Guys I wanted to ask your opinions on the weight per cu yrd of some of the trees we chip.
I have always thought its between 600-1000lbs per cu yrd depending on the wood and depending how wet it is. The trees I'm wondering about would be Southern US trees.
Red Oak?
White Oak?
Water Oak?
Pine?
Poplar?

If anyone has a fairly accurate idea on these numbers post them if you dont mind. We don't sell our chips and don't pay to dump them so I've only weighed the truck with chips a few times.
Thanks


----------



## squad143 (Apr 19, 2012)

I usually estimate my chip weight at 500-550 lbs per cu.yard. Been fairly accurate for me.


----------



## adronetree (Apr 20, 2012)

*Hmm*



squad143 said:


> I usually estimate my chip weight at 500-550 lbs per cu.yard. Been fairly accurate for me.



Wow thats lighter than I have always thought. I see you're in Canada. I wonder how much difference there is between the Southeastern US trees and those of Canada on density and weight.


----------



## imagineero (Apr 20, 2012)

It's hard to get number for a lot of guys, we don't sell our chip either. I've never had a chance to weigh my truck full, and I've wondered if I was overweight sometimes. My bin is 10cubes, and my carry is 6,600lbs. I think I'm over with some species. We try not to fill up to the gills.

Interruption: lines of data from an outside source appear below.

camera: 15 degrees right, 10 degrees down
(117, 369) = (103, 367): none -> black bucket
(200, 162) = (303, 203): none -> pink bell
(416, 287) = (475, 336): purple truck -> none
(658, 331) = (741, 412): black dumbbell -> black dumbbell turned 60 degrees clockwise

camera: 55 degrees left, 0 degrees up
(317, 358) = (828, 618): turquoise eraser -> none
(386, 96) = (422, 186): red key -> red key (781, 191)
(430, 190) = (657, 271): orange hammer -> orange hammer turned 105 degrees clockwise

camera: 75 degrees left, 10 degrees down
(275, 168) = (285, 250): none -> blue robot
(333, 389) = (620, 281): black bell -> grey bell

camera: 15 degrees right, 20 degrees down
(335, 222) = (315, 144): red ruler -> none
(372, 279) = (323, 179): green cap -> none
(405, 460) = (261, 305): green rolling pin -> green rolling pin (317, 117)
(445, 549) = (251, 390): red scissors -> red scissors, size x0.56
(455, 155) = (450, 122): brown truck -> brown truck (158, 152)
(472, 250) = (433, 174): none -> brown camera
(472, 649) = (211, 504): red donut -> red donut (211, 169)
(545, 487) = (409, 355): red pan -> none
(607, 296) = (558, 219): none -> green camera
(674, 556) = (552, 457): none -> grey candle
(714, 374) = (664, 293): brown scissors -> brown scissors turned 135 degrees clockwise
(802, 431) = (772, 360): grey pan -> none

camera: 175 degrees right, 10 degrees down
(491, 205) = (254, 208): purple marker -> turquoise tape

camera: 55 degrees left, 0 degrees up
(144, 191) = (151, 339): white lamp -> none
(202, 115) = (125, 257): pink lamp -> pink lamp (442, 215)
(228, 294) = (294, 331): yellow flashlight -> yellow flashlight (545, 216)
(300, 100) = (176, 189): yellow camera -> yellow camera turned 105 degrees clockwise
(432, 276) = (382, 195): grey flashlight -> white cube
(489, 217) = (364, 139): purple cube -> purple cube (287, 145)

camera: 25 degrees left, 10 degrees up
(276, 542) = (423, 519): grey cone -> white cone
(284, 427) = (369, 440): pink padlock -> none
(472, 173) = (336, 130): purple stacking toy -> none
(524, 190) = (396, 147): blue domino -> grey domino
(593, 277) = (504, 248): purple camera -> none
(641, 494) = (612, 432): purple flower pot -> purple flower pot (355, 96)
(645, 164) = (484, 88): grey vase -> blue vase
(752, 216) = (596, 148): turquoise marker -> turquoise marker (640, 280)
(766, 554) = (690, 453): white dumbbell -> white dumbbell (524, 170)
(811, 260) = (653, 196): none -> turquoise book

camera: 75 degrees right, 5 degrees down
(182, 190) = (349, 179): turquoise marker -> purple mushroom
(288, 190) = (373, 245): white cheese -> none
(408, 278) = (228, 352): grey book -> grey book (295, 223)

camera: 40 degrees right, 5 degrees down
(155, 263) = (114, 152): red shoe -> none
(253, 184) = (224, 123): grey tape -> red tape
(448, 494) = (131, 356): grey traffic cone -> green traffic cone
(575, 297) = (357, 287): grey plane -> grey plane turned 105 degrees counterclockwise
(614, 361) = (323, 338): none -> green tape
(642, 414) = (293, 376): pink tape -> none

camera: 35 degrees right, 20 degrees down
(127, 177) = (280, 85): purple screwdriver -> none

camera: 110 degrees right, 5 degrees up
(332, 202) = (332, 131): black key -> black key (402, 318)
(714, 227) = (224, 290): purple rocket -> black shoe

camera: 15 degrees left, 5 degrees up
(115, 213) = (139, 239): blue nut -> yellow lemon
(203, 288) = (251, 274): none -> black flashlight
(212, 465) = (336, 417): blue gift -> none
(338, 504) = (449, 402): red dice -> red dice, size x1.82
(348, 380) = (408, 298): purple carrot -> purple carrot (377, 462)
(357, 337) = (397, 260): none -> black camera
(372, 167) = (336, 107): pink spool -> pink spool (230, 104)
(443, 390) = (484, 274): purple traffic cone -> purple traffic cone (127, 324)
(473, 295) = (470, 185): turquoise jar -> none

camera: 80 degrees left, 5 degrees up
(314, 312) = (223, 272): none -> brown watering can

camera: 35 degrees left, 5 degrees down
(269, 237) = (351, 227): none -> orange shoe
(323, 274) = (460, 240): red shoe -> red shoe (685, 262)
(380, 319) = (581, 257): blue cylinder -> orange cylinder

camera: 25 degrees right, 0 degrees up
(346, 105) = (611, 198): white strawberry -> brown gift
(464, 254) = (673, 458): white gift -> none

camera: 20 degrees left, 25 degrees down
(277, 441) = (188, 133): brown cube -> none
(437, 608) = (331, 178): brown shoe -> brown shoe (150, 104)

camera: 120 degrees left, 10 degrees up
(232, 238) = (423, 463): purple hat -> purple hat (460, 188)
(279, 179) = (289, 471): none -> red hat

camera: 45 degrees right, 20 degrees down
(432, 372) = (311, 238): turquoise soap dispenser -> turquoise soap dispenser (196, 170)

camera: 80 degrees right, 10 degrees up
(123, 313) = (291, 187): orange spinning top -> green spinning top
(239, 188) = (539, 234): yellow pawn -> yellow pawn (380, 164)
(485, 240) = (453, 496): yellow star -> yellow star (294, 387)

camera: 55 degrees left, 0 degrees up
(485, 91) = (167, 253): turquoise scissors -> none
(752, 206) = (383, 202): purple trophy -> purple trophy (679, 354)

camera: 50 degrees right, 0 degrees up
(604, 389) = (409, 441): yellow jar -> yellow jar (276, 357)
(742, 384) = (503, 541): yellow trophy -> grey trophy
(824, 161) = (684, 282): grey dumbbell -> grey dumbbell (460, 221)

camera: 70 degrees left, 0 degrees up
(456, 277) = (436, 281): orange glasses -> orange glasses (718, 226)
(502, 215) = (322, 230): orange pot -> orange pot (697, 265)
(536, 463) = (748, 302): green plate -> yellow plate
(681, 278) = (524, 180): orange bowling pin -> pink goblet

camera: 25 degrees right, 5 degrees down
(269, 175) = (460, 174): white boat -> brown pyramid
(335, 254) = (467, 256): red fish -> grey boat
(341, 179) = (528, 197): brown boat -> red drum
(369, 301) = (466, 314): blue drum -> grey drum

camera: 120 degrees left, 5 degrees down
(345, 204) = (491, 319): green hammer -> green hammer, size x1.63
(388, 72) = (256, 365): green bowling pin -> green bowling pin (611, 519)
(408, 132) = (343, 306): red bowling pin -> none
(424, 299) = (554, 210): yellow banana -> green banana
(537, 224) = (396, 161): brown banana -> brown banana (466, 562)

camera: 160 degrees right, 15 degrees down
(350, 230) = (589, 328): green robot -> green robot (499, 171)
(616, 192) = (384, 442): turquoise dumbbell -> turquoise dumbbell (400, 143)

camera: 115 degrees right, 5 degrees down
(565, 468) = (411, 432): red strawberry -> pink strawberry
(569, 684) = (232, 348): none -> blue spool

Different guys say different things. A friend of mine who contract chips all day long says he estimates 1,000lbs/cube, but thats mostly chipping aus hardwoods. 

Shaun


----------



## 2treeornot2tree (Apr 21, 2012)

I know when you buy mulch from a mulch place, a pretty dry cubic yard of mulch ways about 700 lbs. I would imagine that fresh chips should weigh about the same. There is alot of air space in between them.


----------